High-field cardiac magnetic resonance imaging (MRI) enables noninvasive assessment of myocardial tissue characteristics and blood flow in anesthetized small animals; however, adenosine stress mapping and recumbency-dependent flow at 3.0 T remain insu...
High-field cardiac magnetic resonance imaging (MRI) enables noninvasive assessment of myocardial tissue characteristics and blood flow in anesthetized small animals; however, adenosine stress mapping and recumbency-dependent flow at 3.0 T remain insufficiently characterized in dogs. This study evaluated stress–rest myocardial mapping and the effects of body position and airway pressure on cardiac index–based flow metrics.
Seven asymptomatic dogs not receiving cardiac medications underwent 3.0 T cardiac MRI under general anesthesia. All seven completed two myocardial mapping sessions (adenosine stress and rest) separated by ≥48 h. During stress, adenosine was infused at 140 μg/kg/min. T1 native, T1 post-contrast , T2, and extracellular volume (ECV) were acquired at basal, mid, and apical short-axis levels. Flow analysis was performed in a separate MRI session in six dogs using 2D phase-contrast imaging at the aortic (AV) and pulmonic valves (PV) in dorsal, right-lateral, and left-lateral recumbency under zero end-expiratory pressure (ZEEP), plus in dorsal recumbency during continuous positive airway pressure (CPAP) of 10 cmH₂O. Mapping and flow indices were analyzed using repeated-measures nonparametric tests (Friedman and Wilcoxon signed-rank; p < 0.05).
Compared with rest, adenosine stress increased global T1 native and T2 by 6.73% and 10.16%, respectively, whereas global T1 post-contrast and ECV did not change significantly. Level-wise, basal T1 native and ECV during stress were higher than mid and apical values, whereas basal T2 at rest was lower than mid and apical levels. Under ZEEP, left- and right-ventricular cardiac indices (LV CI, RV CI) varied with recumbency; mean RV CI in lateral positions was approximately 14–15% higher than in dorsal recumbency, with LV CI showing a similar but smaller effect. RV/LV CI ratios remained relatively stable across positions. In dorsal recumbency, CPAP at 10 cmH₂O reduced LV CI and RV CI by approximately 7–10% relative to ZEEP, without consistent changes in RV/LV CI. MRI-derived AV peak velocities were generally higher, and PV peak velocities lower, than those obtained by Doppler echocardiography, indicating valve- and modality-specific differences in peak-velocity measurements.
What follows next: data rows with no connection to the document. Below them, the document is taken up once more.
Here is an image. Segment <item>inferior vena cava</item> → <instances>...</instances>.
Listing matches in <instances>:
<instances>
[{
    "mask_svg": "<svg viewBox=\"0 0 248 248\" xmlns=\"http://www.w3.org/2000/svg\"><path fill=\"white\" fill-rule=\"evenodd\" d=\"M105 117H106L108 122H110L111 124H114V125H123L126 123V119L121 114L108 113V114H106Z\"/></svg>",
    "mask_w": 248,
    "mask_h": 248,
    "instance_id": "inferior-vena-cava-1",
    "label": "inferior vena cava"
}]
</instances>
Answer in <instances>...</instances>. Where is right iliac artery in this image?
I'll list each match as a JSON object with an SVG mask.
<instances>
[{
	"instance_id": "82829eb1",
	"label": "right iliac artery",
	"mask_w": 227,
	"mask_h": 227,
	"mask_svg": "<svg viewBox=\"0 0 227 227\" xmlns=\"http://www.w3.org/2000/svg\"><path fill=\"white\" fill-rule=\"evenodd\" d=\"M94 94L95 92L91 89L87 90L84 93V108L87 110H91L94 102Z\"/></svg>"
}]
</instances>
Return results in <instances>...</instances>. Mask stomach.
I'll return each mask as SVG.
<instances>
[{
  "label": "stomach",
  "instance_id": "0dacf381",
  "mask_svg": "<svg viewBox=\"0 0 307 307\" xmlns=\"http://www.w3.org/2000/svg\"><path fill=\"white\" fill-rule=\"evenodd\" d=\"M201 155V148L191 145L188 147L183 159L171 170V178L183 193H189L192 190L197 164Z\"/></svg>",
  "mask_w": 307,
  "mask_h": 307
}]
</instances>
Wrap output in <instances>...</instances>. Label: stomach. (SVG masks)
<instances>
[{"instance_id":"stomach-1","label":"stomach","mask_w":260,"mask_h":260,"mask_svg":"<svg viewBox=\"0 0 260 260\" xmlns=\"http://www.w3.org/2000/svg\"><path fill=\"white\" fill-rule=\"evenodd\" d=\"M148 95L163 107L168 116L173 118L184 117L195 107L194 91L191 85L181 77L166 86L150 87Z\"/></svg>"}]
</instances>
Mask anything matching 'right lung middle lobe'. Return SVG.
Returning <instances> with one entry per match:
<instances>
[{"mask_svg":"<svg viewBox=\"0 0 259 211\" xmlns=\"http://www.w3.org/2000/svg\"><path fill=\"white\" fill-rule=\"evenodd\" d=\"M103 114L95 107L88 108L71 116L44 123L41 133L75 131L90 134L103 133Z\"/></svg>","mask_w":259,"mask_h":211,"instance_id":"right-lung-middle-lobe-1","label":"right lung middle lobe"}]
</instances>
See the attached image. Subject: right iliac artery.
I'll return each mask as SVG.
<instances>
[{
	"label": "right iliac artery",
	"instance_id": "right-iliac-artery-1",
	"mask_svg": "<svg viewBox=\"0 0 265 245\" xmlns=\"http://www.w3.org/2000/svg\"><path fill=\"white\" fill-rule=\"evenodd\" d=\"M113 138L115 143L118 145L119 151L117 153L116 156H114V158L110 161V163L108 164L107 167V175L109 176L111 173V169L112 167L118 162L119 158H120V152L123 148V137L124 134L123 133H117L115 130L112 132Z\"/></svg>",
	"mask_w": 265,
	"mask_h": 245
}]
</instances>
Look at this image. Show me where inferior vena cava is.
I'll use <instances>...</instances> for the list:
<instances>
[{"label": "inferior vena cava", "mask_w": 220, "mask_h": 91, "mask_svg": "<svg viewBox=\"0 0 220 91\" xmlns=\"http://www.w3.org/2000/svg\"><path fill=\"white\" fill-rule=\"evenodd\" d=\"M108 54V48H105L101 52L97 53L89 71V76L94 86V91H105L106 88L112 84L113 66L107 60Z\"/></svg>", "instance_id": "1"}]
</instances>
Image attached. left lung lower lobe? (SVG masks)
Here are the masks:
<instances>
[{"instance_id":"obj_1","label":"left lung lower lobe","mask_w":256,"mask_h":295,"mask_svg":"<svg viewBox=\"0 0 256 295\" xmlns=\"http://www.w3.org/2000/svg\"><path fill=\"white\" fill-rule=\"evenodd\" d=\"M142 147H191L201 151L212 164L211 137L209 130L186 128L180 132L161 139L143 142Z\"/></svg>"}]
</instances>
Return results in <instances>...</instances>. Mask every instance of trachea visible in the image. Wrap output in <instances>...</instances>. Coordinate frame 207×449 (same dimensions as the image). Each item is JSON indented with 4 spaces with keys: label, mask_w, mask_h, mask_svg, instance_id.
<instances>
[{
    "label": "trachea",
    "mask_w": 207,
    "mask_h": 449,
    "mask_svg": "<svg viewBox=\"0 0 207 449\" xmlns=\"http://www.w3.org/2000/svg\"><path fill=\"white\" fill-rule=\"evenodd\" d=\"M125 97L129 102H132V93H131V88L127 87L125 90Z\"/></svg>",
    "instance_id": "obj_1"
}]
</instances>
At 3.0 T, quantitative cardiac MRI enabled integrated assessment of adenosine stress–rest myocardial mapping and of position- and airway pressure–dependent flow in dogs. Adenosine stress produced measurable increases in T1 and T2, indicating that stress-induced myocardial responses can be quantified without contrast. In addition, level-dependent heterogeneity in mapping indices (T1 native, T2, and ECV) underscores the importance of myocardial sampling level when interpreting stress–rest maps. Phase-contrast flow imaging showed that recumbency and airway pressure modestly but consistently influenced LV CI and RV CI, whereas AV and PV peak velocities differed systematically between MRI and echocardiography. Collectively , these findings provide an integrated tissue–flow framework for high-field veterinary cardiac MRI, clarifying how adenosine stress, recumbency, and airway pressure influence quantitative myocardial and flow metrics and supporting their future clinical application in dogs.